:: Available data
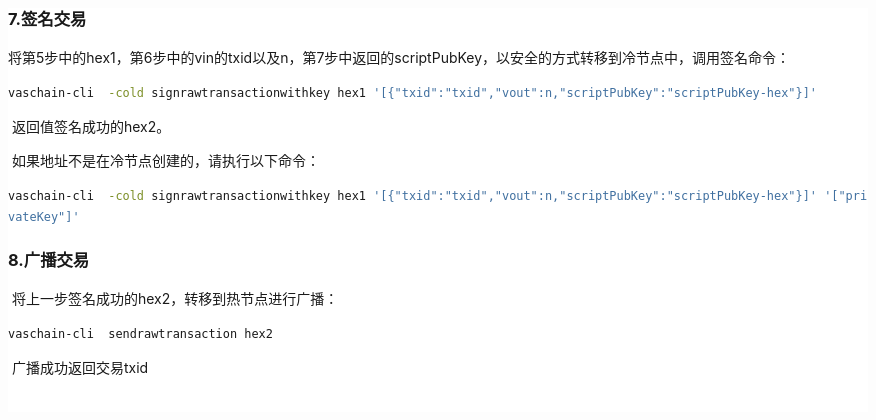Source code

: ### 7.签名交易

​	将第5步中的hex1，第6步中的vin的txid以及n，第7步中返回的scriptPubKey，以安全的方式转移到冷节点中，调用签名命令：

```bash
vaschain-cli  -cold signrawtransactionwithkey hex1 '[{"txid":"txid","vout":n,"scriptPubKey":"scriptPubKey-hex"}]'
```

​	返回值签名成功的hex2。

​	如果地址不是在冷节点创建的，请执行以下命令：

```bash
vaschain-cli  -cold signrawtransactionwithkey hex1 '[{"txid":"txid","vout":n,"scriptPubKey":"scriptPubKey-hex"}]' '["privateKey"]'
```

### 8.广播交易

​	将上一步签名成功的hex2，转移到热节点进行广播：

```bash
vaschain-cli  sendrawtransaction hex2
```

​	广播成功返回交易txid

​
::::
:: Available data
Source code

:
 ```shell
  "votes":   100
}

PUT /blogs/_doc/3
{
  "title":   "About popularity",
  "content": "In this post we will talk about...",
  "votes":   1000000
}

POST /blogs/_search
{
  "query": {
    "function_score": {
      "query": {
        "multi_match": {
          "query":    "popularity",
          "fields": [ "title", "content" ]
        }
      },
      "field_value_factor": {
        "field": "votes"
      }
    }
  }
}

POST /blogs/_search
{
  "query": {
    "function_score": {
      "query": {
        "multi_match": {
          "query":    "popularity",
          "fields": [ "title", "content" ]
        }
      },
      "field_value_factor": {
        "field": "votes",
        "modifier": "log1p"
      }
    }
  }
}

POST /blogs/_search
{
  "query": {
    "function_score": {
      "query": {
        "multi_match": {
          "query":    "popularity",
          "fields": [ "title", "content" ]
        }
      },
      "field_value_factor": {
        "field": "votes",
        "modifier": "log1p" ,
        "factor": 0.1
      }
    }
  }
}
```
::::
:: Available data
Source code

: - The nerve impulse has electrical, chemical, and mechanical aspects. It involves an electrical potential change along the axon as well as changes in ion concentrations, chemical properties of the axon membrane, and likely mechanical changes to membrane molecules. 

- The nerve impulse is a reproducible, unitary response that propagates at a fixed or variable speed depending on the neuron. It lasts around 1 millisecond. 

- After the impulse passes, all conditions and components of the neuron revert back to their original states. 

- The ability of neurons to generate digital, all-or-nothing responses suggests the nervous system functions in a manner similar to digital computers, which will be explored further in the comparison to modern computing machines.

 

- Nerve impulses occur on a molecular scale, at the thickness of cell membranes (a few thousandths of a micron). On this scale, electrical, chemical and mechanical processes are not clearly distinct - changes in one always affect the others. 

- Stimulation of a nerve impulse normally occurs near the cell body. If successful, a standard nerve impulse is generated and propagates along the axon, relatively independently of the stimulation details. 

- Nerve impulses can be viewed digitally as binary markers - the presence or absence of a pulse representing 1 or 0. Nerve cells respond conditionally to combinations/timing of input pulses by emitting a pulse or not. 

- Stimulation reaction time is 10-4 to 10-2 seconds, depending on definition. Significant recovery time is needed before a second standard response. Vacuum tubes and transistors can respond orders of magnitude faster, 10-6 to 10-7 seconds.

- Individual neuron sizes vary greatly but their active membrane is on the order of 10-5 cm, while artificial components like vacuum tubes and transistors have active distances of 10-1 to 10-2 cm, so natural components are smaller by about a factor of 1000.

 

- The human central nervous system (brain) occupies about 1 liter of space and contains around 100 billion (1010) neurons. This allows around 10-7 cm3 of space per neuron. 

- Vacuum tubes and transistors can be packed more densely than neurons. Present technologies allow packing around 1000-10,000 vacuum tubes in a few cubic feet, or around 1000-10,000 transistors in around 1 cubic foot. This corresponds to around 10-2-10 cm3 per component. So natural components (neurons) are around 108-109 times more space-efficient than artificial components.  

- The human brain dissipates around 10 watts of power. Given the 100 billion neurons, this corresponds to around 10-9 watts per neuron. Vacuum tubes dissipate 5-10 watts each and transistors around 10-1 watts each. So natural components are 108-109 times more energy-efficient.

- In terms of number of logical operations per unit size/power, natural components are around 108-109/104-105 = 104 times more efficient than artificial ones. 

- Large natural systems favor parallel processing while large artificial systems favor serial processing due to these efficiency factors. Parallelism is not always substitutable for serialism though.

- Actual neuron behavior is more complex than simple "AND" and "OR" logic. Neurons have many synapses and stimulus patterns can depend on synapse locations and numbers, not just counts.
::::
• _Work order_: Looking at the records above, which lines contain "always"? Copy those lines.

• _Written response_:
- Nerve impulses occur on a molecular scale, at the thickness of cell membranes (a few thousandths of a micron). On this scale, electrical, chemical and mechanical processes are not clearly distinct - changes in one always affect the others. 
- Large natural systems favor parallel processing while large artificial systems favor serial processing due to these efficiency factors. Parallelism is not always substitutable for serialism though.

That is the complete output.